US election 2012: Why Mitt still needs to polish his sales pitch
Clint Eastwood's bizarre "empty chair" ramblings at the Republican Party Convention may have stolen the headlines, writes John Avlon. But beyond the farce, Mitt Romney still needs to prove he has the policies for presidency.
Team Romney apparently considers the unruly populist force a problem when it comes to winning a general election. It's no coincidence that Sarah Palin was not seen within 100 feet of a podium this week – Fox News even dropped her commentary during the convention.
Instead, every step was focused on warming up the Republican brand – not changing any of the policies, mind you – but softening the edges with a human touch. And so there were testimonials all emphasising that Mitt Romney is a man of compassion and faith. His photogenic family was captured in a video diary that communicated the genuinely sweet love story of Ann and Mitt. All of this is admirable, but little of it addresses what he would actually do as president.
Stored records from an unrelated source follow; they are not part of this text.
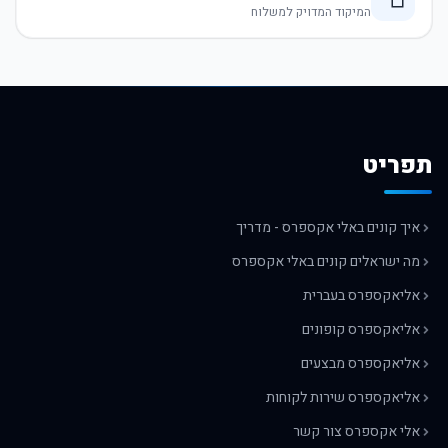
המיקוד המדויק למשלוח
תפריט
איך קונים באלי אקספרס - מדריך
מה ישראלים קונים באלי אקספרס
אליאקספרס בעברית
אליאקספרס קופונים
אליאקספרס מבצעים
אליאקספרס שירות לקוחות
אלי אקספרס צור קשר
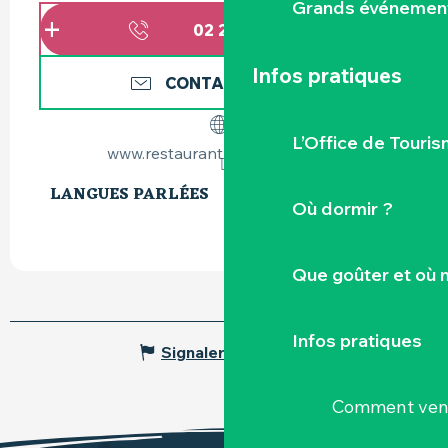
Grands événemen
02 28 00 99
▒▒
Infos pratiques
CONTACTEZ-NOUS
L’Office de Touris
www.restaurantleclemence.com
LANGUES PARLÉES
LANGUES PARLÉES
Où dormir ?
Que goûter et où 
Infos pratiques
Signaler une erreur
Comment veni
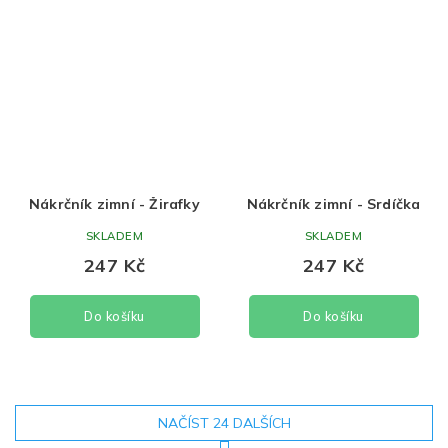
Nákrčník zimní - Žirafky
Nákrčník zimní - Srdíčka
SKLADEM
SKLADEM
247 Kč
247 Kč
Do košíku
Do košíku
NAČÍST 24 DALŠÍCH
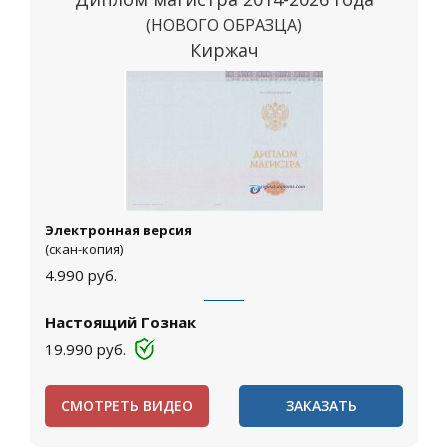
(НОВОГО ОБРАЗЦА)
Киржач
Электронная версия
(скан-копия)
4.990
руб.
Настоящий Гознак
19.990
руб.
СМОТРЕТЬ ВИДЕО
ЗАКАЗАТЬ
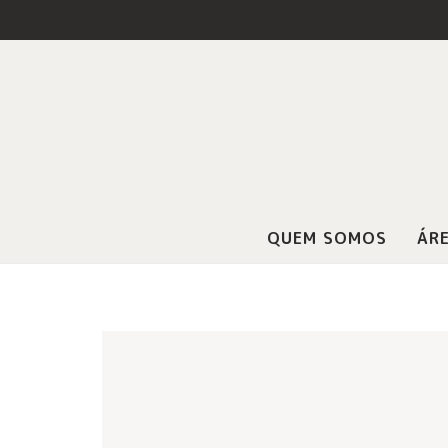
QUEM SOMOS
ÁRE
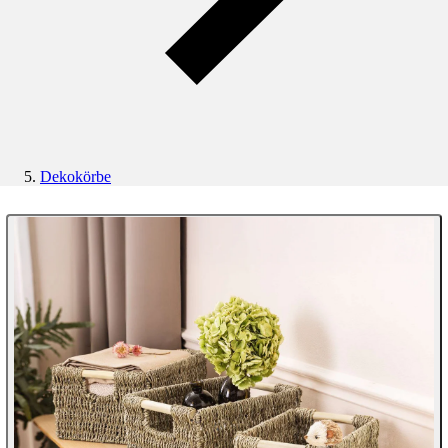
Dekokörbe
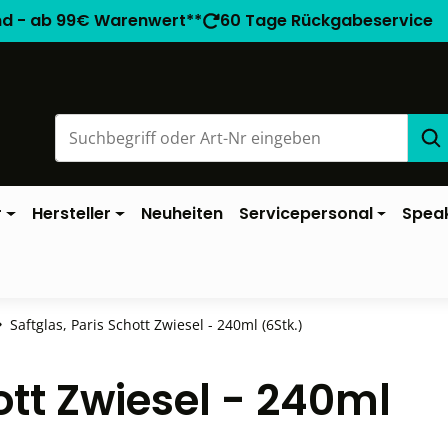
nd - ab 99€ Warenwert**
60 Tage Rückgabeservice
r
Hersteller
Neuheiten
Servicepersonal
Spea
Saftglas, Paris Schott Zwiesel - 240ml (6Stk.)
ott Zwiesel - 240ml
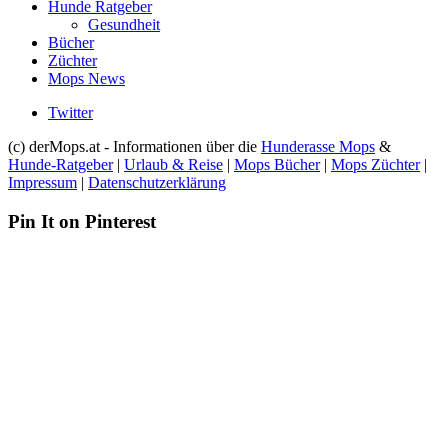
Hunde Ratgeber
Gesundheit
Bücher
Züchter
Mops News
Twitter
(c) derMops.at - Informationen über die
Hunderasse Mops
&
Hunde-Ratgeber
|
Urlaub & Reise
|
Mops Bücher
|
Mops Züchter
|
Impressum
|
Datenschutzerklärung
Pin It on Pinterest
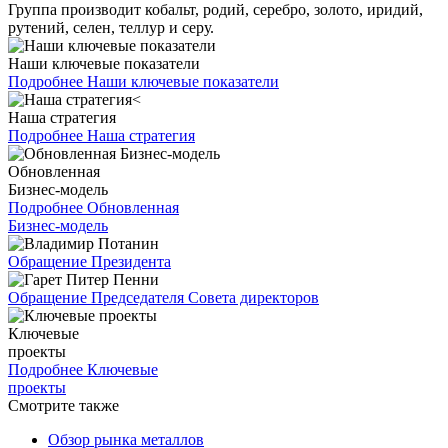
Группа производит кобальт, родий, серебро, золото, иридий,
рутений, селен, теллур и серу.
Наши ключевые показатели
Подробнее
Наши ключевые показатели
Наша стратегия
Подробнее
Наша стратегия
Обновленная
Бизнес-модель
Подробнее
Обновленная
Бизнес-модель
Обращение Президента
Обращение Председателя Совета директоров
Ключевые
проекты
Подробнее
Ключевые
проекты
Смотрите также
Обзор рынка металлов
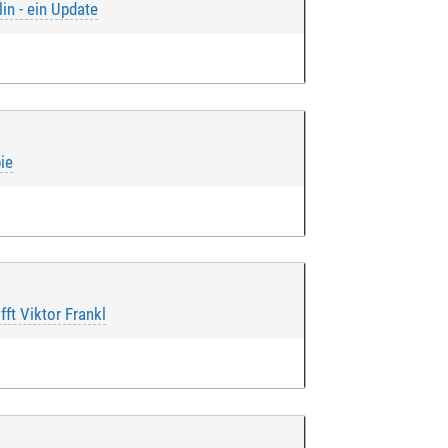
in - ein Update
ie
ngegebenen Konto eingezogen wird.
 über das Einverständnis verfüge,
fft Viktor Frankl
rd.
But the prescription for this revival was thin – more a repudiation of Obama's real and imagined sins than a proposal for specific new policies. Foreign affairs received only a few sentences. The middle class was assured of Mitt's empathy but without actionable plans to alleviate their struggle.
In the place of answers there was only an empty chair.
Beneath all the convention bunting and bumper-stickers, beyond the carefully re-crafted biography of a candidate, there is an obligation to propose as well as oppose. And that was missing from Mitt's big night.
His sales pitch still needs more substance.